This invention relates to an improved sludge removal system for use in the removal of settled sludge collected on the bottom of a circular clarifier.
In a typical sewage or industrial waste treatment system, a clarifier tank normally defines one stage in a multi-stage treatment operation. The clarifier tank receives a "mixed liquor" from an initial stage aeration tank. Solids are separated from the liquid by settling in the clarifier, and the liquid is removed as effluent from the system and disposed of. Sludge comprising the accumulated solids is ordinarily removed for use in the next aeration stage of the sewage treatment.
To collect the sludge for removal to the aforementioned subsequent aeration stage, it has heretofore been conventional to provide a sludge collection trough at the center of the tank. The floor slopes downwardly towards the center from the periphery of the tank in a generally inverted conical configuration. It is intended that the sludge move inwardly towards the sludge collection trough where the sludge is drawn off by suitable means. To assist the movement of the sludge on the clarifier floor, a sludge scraper rake arrangement is usually provided.
In recent years the art of sludge removal has progressed to the use of sludge removal apparatus which utilizes the influence of the hydrostatic head imposed by the mass of liquid in the tank to force the sludge through uprising tubes. One such prior design comprises a tapered ported conduit rotatably mounted to sweep the floor of the tank. The ports are spaced along the bottom of the conduit and sludge settling on the floor of the tank is forced by hydrostatic pressure through the ports and along the conduit to a central discharge point. The main disadvantage of such apparatus is its inability to control the rate of solids withdrawal at the various discharge ports in proportion to different solids concentrations across the floor of the tank as a result of varying rates of solids settling.

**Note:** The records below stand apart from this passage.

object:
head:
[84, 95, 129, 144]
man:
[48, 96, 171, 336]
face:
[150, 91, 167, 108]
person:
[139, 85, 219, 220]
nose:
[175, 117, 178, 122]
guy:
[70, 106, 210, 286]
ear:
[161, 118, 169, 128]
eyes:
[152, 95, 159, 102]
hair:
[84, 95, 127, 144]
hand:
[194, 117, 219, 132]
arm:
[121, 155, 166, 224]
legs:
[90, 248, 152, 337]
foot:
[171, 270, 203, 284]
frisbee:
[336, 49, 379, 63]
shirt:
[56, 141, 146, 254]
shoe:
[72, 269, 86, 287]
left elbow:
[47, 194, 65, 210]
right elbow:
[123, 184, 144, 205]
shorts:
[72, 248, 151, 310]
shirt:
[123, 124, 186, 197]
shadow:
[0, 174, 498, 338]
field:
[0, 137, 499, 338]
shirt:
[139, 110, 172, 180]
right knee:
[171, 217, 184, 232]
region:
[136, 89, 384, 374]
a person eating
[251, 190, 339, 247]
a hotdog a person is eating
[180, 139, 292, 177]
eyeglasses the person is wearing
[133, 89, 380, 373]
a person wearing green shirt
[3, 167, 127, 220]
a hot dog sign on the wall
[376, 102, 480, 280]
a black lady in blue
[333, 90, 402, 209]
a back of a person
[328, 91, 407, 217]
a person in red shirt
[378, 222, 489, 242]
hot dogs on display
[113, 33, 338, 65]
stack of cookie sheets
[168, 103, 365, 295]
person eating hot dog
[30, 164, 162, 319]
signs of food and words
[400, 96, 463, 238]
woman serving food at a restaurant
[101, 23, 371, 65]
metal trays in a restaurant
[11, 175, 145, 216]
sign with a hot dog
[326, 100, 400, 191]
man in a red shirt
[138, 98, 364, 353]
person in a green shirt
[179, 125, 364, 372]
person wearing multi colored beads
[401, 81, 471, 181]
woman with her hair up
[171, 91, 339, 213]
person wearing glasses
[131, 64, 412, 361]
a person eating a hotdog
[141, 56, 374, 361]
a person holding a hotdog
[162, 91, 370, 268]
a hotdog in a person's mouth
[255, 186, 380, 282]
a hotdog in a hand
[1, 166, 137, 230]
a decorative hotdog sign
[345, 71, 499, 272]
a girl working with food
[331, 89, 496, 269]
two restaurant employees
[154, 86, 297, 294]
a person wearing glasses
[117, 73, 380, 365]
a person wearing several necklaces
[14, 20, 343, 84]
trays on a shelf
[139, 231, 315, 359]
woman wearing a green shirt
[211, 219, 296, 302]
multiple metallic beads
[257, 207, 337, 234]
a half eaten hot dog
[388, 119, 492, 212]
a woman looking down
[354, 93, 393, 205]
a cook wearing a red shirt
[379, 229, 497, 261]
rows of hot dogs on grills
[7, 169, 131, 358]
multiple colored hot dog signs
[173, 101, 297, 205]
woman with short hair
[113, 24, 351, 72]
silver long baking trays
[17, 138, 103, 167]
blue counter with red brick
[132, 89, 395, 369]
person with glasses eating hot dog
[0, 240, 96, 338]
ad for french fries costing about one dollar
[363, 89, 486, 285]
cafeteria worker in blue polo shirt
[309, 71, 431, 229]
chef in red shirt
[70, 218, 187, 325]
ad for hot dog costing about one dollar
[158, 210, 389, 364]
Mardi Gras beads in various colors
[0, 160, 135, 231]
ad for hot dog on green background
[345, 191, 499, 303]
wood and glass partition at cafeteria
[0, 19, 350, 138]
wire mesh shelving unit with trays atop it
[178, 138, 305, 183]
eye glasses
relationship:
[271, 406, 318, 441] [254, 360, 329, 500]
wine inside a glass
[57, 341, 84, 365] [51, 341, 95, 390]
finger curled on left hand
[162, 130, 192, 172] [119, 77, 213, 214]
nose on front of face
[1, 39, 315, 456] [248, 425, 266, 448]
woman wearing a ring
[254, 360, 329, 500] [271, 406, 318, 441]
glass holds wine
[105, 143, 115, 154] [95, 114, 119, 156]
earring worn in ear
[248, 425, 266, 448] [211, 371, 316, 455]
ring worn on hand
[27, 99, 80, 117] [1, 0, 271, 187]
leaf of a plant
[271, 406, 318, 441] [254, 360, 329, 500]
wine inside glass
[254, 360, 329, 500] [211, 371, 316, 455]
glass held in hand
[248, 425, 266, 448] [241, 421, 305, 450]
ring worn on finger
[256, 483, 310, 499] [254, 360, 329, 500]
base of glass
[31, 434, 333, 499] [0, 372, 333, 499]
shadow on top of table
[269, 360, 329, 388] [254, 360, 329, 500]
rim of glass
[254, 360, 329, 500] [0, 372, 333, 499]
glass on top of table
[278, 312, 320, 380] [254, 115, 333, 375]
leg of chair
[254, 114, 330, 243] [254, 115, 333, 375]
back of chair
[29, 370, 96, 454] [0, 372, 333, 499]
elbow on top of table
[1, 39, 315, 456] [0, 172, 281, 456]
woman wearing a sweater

Another heretofore used sludge removal apparatus includes a sludge rake structure mounted for slow rotation about the tank axis. The rake is provided with a plurality of uprising draw-off pipes, supported and rotated about the center column by the rake structure, with their inlet ends adjacent the tank floor whereby sludge is forced upwardly through the conduits and is delivered to a common collecting sump for eventual removal from the clarifier. Separate valves are provided on each conduit for control of the sludge withdrawal rate. The main disadvantage of such a system is that the sludge withdrawal control is independent of the rate at which collected sludge is eventually discharged from the collecting sump. As a result, increased sludge production cannot be accommodated except by resort to adjustment of each valve.

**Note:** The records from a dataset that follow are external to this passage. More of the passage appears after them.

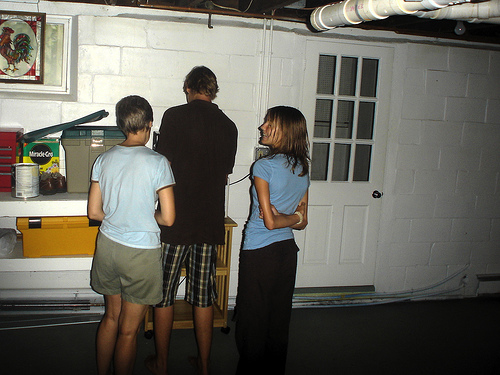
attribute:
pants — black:
[235, 235, 300, 371]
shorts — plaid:
[161, 238, 221, 313]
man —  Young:
[148, 62, 238, 372]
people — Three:
[87, 63, 311, 373]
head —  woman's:
[256, 104, 306, 148]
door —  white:
[290, 42, 396, 289]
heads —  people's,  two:
[114, 93, 154, 134]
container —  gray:
[60, 123, 127, 194]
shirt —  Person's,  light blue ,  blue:
[242, 149, 308, 250]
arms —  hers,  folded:
[256, 176, 311, 227]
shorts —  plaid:
[155, 242, 219, 305]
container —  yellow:
[16, 216, 99, 256]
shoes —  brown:
[39, 171, 69, 191]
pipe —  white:
[307, 2, 496, 32]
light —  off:
[450, 18, 467, 38]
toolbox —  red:
[0, 130, 15, 191]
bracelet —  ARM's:
[293, 211, 303, 227]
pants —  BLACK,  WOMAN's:
[238, 238, 298, 373]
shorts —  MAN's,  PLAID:
[160, 239, 216, 308]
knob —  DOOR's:
[372, 189, 380, 199]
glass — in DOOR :
[334, 101, 354, 138]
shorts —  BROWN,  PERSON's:
[90, 232, 166, 305]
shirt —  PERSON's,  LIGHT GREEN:
[90, 143, 176, 249]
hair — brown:
[175, 64, 220, 96]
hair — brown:
[280, 102, 304, 162]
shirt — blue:
[247, 148, 310, 243]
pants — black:
[234, 236, 294, 371]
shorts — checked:
[157, 217, 221, 313]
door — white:
[299, 38, 393, 318]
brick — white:
[441, 90, 491, 126]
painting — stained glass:
[0, 11, 49, 92]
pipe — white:
[311, 1, 496, 22]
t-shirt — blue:
[243, 150, 309, 250]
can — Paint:
[14, 158, 42, 199]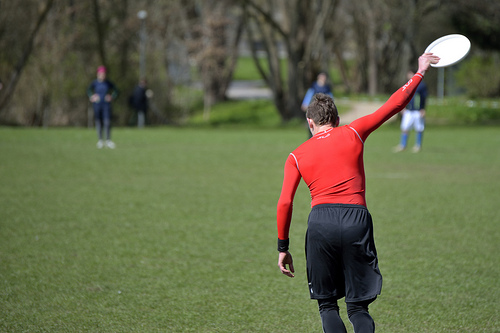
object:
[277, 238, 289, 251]
wrist band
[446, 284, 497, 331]
grass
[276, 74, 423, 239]
shirt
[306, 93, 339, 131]
hair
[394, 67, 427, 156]
people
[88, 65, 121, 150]
people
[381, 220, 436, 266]
ground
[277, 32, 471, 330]
boy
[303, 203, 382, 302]
shorts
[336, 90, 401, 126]
pathway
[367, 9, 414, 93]
tree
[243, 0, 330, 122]
tree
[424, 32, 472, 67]
frisbee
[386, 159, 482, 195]
ground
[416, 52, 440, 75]
male's hand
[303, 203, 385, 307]
shorts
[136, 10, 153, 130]
light pole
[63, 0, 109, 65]
tree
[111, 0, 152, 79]
tree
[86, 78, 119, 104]
shirt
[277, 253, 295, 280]
hand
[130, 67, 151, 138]
people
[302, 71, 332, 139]
people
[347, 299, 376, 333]
socks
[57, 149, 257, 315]
field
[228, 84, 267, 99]
path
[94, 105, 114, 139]
jeans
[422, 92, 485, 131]
plants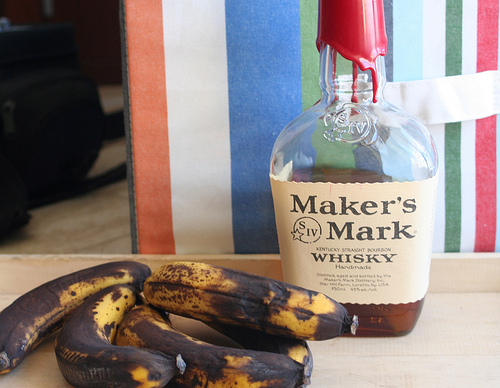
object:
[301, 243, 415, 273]
word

A most recent sludge removal design attempts to solve the above mentioned problems by providing apparatus which includes a sludge rake provided for rotation about the tank axis. The rake is provided with a plurality of nonstructural sludge conveying conduits of varying lengths which extend generally radially outward at different elevations to preselected areas of the tank bottom. A separate sludge receiving sump is provided for receipt of the sludge directly from a corresponding sludge conduit. A rotating ring is provided adjacent the sludge receiving sumps for receiving sludge from the sumps through corresponding submerged ports located between the lower portions of the sumps and the ring. The bottoms of the sumps and the rings are positioned below the normal liquid level of the tank. Adjustment means are provided to each port for maintaining a normal sludge level in the corresponding sludge receiving sump above the level of the port. An example of such a design is disclosed in U.S. Pat. No. 3,298,529.

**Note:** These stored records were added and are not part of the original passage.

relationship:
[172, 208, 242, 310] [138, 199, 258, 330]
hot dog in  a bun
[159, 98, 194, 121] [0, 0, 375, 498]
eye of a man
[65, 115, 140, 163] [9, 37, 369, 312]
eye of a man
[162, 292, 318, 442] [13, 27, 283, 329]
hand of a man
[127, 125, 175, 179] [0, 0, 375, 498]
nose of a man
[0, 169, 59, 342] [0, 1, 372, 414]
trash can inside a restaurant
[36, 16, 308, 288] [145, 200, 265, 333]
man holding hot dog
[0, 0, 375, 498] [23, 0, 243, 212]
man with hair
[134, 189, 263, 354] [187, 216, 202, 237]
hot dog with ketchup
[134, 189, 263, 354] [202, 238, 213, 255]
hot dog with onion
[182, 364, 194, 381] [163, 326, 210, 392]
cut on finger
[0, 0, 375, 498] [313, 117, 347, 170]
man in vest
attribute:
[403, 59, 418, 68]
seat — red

Although the above design has solved the hereinabove mentioned problem of accommodating a wide range of sludge withdrawal rates without frequent adjustment, it still lacks various features desired from the commercial standpoint. This is due to the fact that the sludge conveying conduits and sludge rake present a large surface area in vertical section which results in increased drag and consequently requires a large torque output from the drive mechanism. Along the same lines, this large cross sectional surface area tends to rotate the entire mass of the sludge blanket which significantly impedes the sludge removal process. Another disadvantage of the above design is that floating material and suspended solids tend to collect on the top surfaces of the sludge receiving sumps as a result of the ports always being submerged. This requires periodic cleaning to prevent the formation of an excessive build-up of what becomes an unsightly and smelly mess.